- TASK GOAL: Set down the data below without change, skipping the pictures it holds.

■ ■ ■ ■ ■

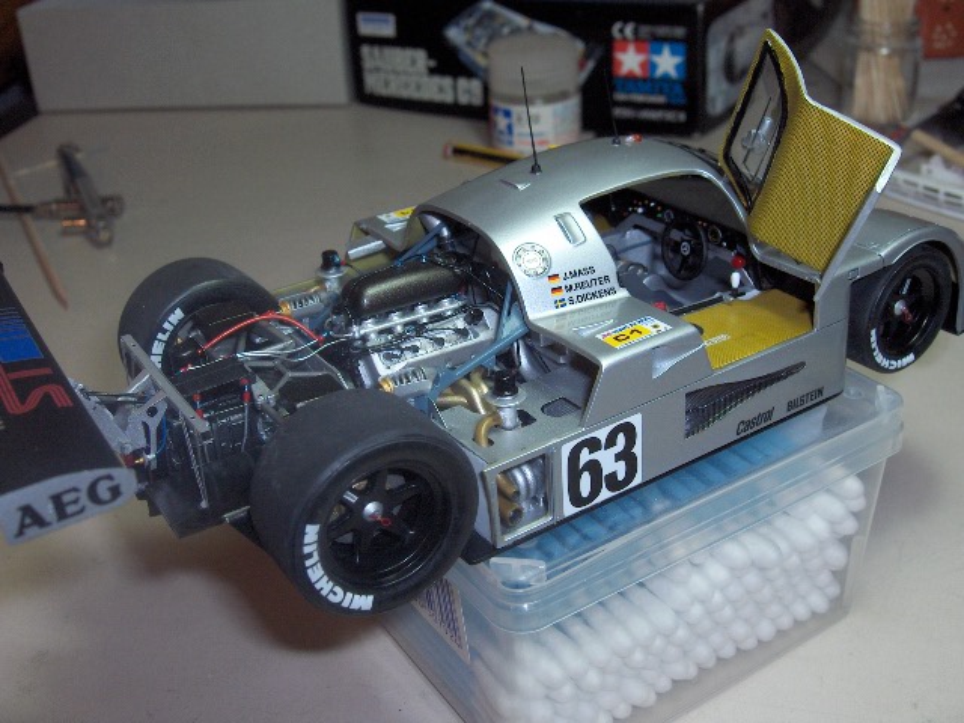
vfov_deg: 36.8
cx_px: 482
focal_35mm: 39
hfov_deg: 47.9
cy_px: 362
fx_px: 1086
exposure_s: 1/108
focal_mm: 8
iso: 100
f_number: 4.8
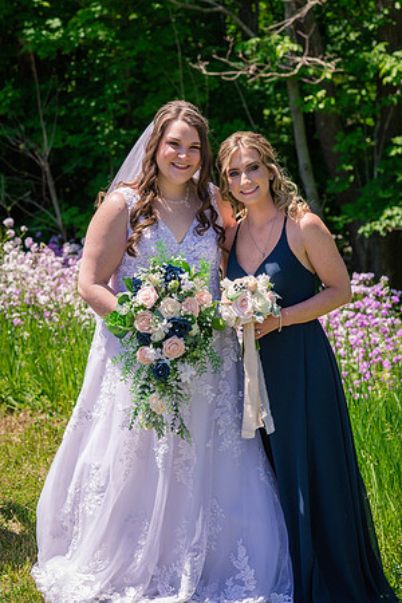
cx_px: 201
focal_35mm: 85
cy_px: 302
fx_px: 1424
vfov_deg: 23.9
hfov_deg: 16.1
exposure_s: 1/800
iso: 200
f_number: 5
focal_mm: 85
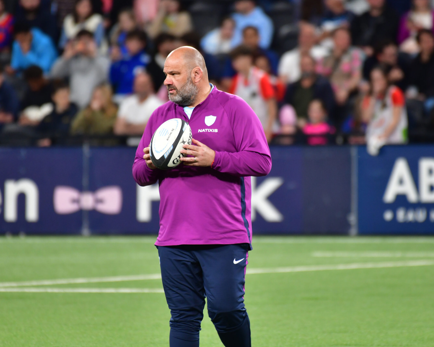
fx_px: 7244
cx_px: 192
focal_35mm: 564
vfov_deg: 2.7
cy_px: 174
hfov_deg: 3.4
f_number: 5.6
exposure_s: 1/125
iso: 800
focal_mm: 500
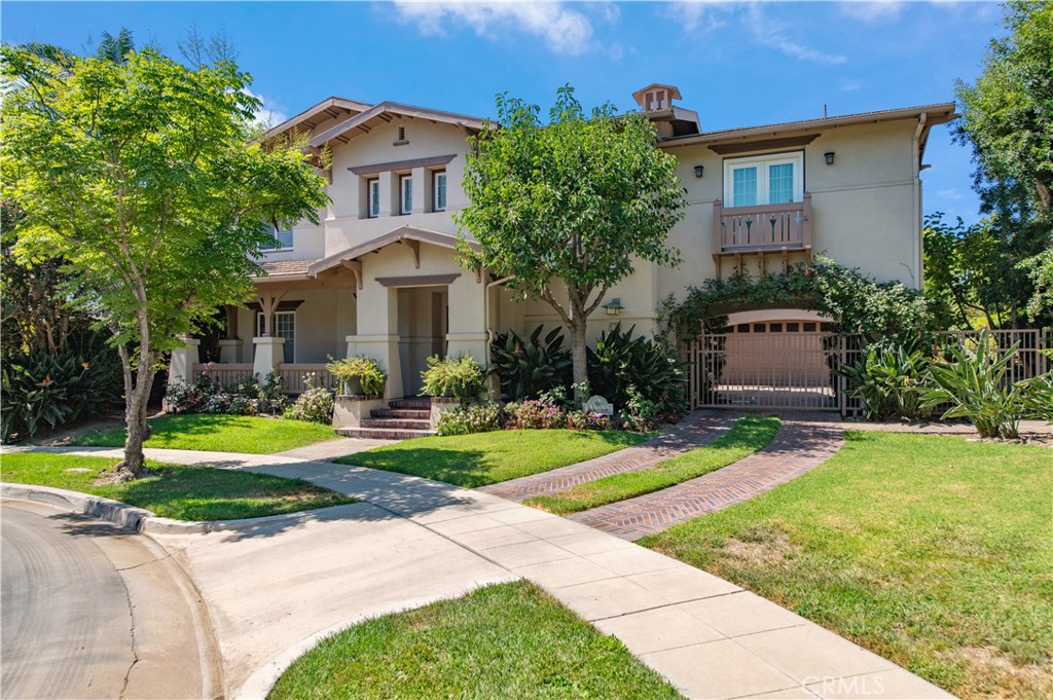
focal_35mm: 24
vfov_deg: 53.1
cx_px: 526
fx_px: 701
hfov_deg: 73.8
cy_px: 350
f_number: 6.3
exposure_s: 1/320
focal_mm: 24
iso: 100
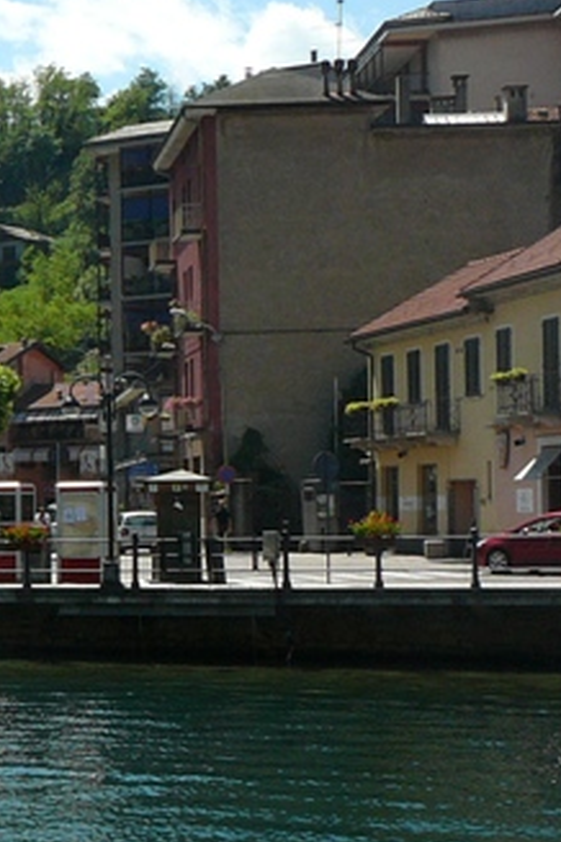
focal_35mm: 89
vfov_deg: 22.8
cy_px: 487
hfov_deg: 14.3
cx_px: -291
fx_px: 2080
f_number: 5
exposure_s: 1/500
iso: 100
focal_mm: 5.2
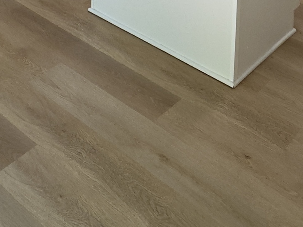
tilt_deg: -5.0
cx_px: 223
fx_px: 517
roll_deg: -2.3
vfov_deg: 18.0
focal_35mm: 59
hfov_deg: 32.2
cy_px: -213
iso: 100
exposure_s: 1/120
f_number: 2.2
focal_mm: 2.22
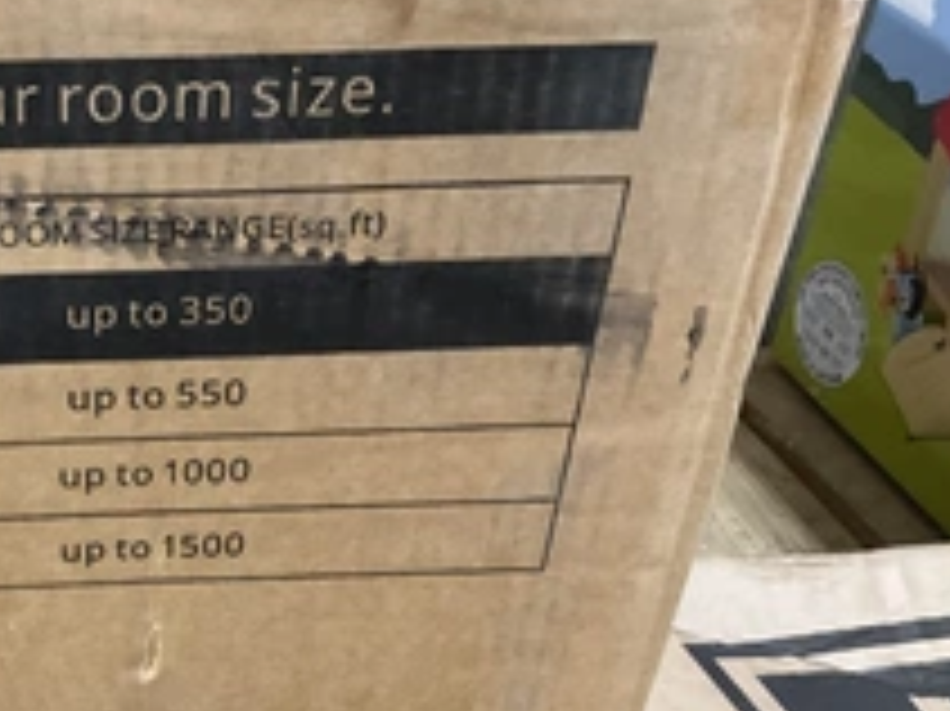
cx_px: 77
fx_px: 1509
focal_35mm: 55
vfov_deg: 26.2
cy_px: 531
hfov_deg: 33.0
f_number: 1.8
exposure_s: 1/30
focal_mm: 3
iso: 400
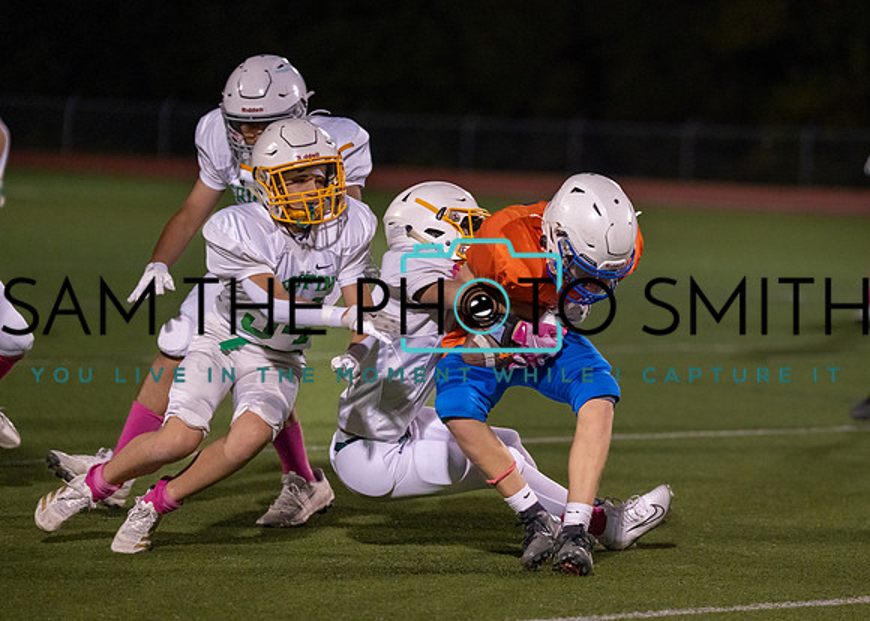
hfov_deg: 9.8
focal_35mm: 205
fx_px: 5067
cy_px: 319
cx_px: 540
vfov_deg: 7.0
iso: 3200
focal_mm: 167
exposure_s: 1/1000
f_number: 2.8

■ ■ ■ ■ ■

- ANSWER AREA:
vfov_deg: 36.8
cx_px: 482
focal_35mm: 39
hfov_deg: 47.9
cy_px: 362
fx_px: 1086
exposure_s: 1/108
focal_mm: 8
iso: 100
f_number: 4.8
cx_px: 201
focal_35mm: 85
cy_px: 302
fx_px: 1424
vfov_deg: 23.9
hfov_deg: 16.1
exposure_s: 1/800
iso: 200
f_number: 5
focal_mm: 85
fx_px: 7244
cx_px: 192
focal_35mm: 564
vfov_deg: 2.7
cy_px: 174
hfov_deg: 3.4
f_number: 5.6
exposure_s: 1/125
iso: 800
focal_mm: 500
focal_35mm: 24
vfov_deg: 53.1
cx_px: 526
fx_px: 701
hfov_deg: 73.8
cy_px: 350
f_number: 6.3
exposure_s: 1/320
focal_mm: 24
iso: 100
focal_35mm: 89
vfov_deg: 22.8
cy_px: 487
hfov_deg: 14.3
cx_px: -291
fx_px: 2080
f_number: 5
exposure_s: 1/500
iso: 100
focal_mm: 5.2
tilt_deg: -5.0
cx_px: 223
fx_px: 517
roll_deg: -2.3
vfov_deg: 18.0
focal_35mm: 59
hfov_deg: 32.2
cy_px: -213
iso: 100
exposure_s: 1/120
f_number: 2.2
focal_mm: 2.22
cx_px: 77
fx_px: 1509
focal_35mm: 55
vfov_deg: 26.2
cy_px: 531
hfov_deg: 33.0
f_number: 1.8
exposure_s: 1/30
focal_mm: 3
iso: 400
hfov_deg: 9.8
focal_35mm: 205
fx_px: 5067
cy_px: 319
cx_px: 540
vfov_deg: 7.0
iso: 3200
focal_mm: 167
exposure_s: 1/1000
f_number: 2.8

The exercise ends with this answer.